Self-care gets completely pushed to the side and I become this massive ball of unproductive panic. It’s awful.
So this year I’ve taken the last few days to analyze my approach to the new school year and talk to some friends about how they handle starting a new semester.
ONE – treat the new year like a board game
A friend of mine brought up this idea today in class and I absolutely love it. She treats new semesters like a board game she’s never played before. Without prior knowledge of how to play this particular game, but with knowledge of board games as a whole, she can make some simple choices.
Exactly how to win the game isn’t clear yet.
By taking the first few weeks to figure out how your professor will be teaching, the best way to take notes, and how to best tackle your readings you allow yourself some time to fail. You can usually sacrifice a few days of productivity near the beginning – take them. Just because you knew how to pass your classes last semester, doesn’t mean the same techniques will work for these classes.
Try a few different things out at the beginning while you’re still getting comfortable and give yourself permission to fail. Just like with board games, in a few more moves you’ll have figured out what works best for the new term and be able to kick some bum come exam season.
TWO – focus on what’s important
What’s important is going to be different for everyone. For some people, the first few weeks are all about catching up with old friends. For others, it’s all about figuring out how to get ahead in classes and then they can relax with friends. Spend some time figuring out where your priorities are going to rest this semester. What’s going to be at the top of your to-do list?
For me, getting ahead in my classes, creating a work-out schedule, and participating in my sorority are taking priority over going to parties with friends and catching up. There’s nothing wrong with my choices, and there’s nothing wrong with the choices of my friends to engage in more social activities. They are simply different people making decisions about what’s important to their life right now.
THREE – go over your syllabus
As any college blogger worth their salt will tell you, syllabus week is important. A lot of students skip class because not much happens but getting your syllabus and reading through it is one of the most important things you can do at the beginning of a new semester. Take some time to highlight important dates or information, put it all on a calendar, or whatever tactic works best for you. Just make sure you take at least half an hour out of your week to review the syllabus.

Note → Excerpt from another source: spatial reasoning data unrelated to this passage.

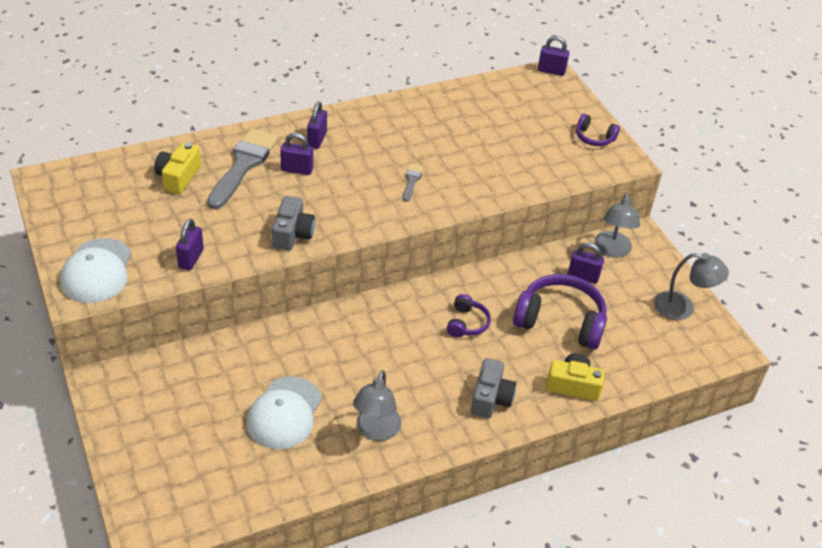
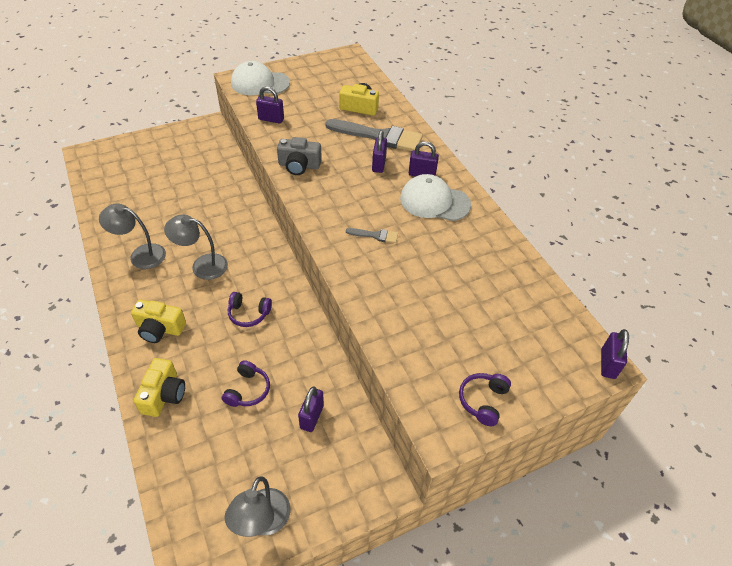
camera: 90 degrees right, 5 degrees up
(284, 413) = (167, 206): white cap -> white cap (434, 201)
(490, 398) = (160, 328): grey camera -> yellow camera
(560, 321) = (248, 390): purple headphones -> purple headphones, size x0.51
(612, 250) = (354, 451): grey lamp -> grey lamp (202, 265)

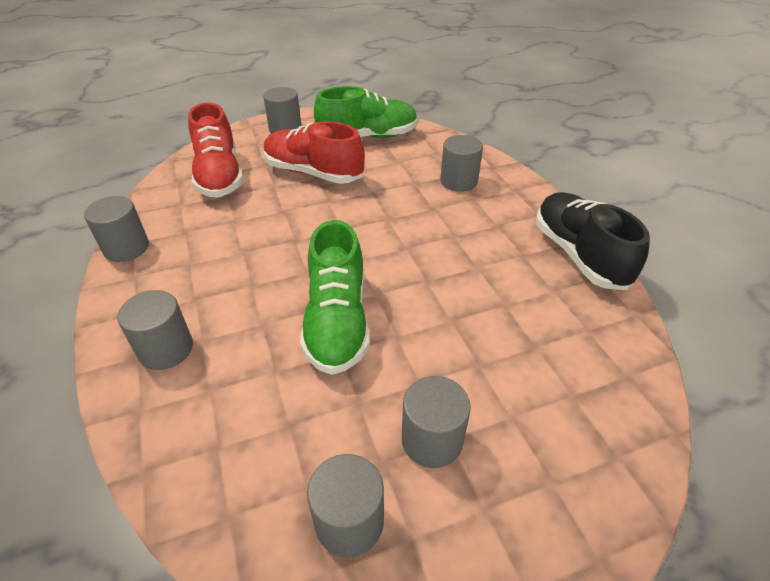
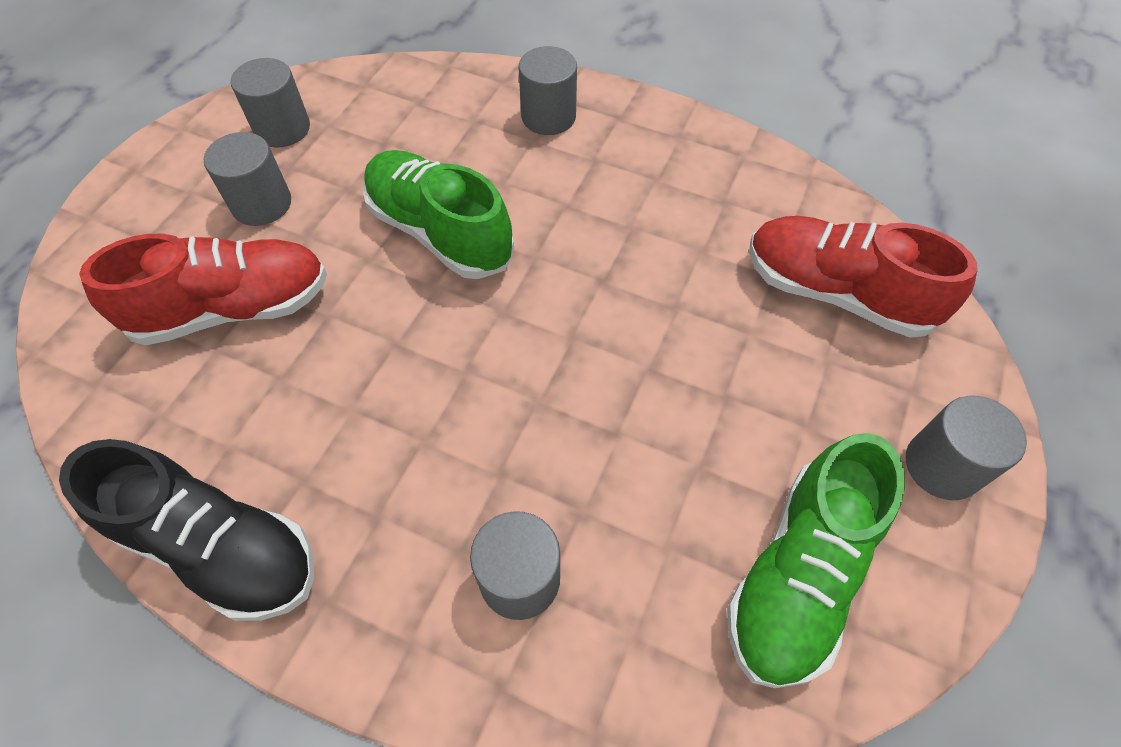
camera: 135 degrees right, 15 degrees up
(126, 248) = (738, 148): grey cylinder -> none
(313, 173) = (742, 401): red shoe -> red shoe (233, 309)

It’s a contract between the professor and you, the student, so make sure you know what you’re getting into.
FOUR – attend office hours
Whether your class has 300 people in it or 25 people, you should probably get to know your professor. I’m a big advocate of getting to know the people you see everyday and I think getting to know your professor’s is huge! Chances are their office hours aren’t super busy at the beginning of the semester and chances are you don’t have a million questions for them yet. That’s a-okay! Come prepared with three or four questions you’d like to ask them about the class, about the syllabus, or if you’re already done the readings something you’d like to know more about!
Remember, your professor is likely teaching this class because it’s a subject they’re passionate about – they want to talk about it.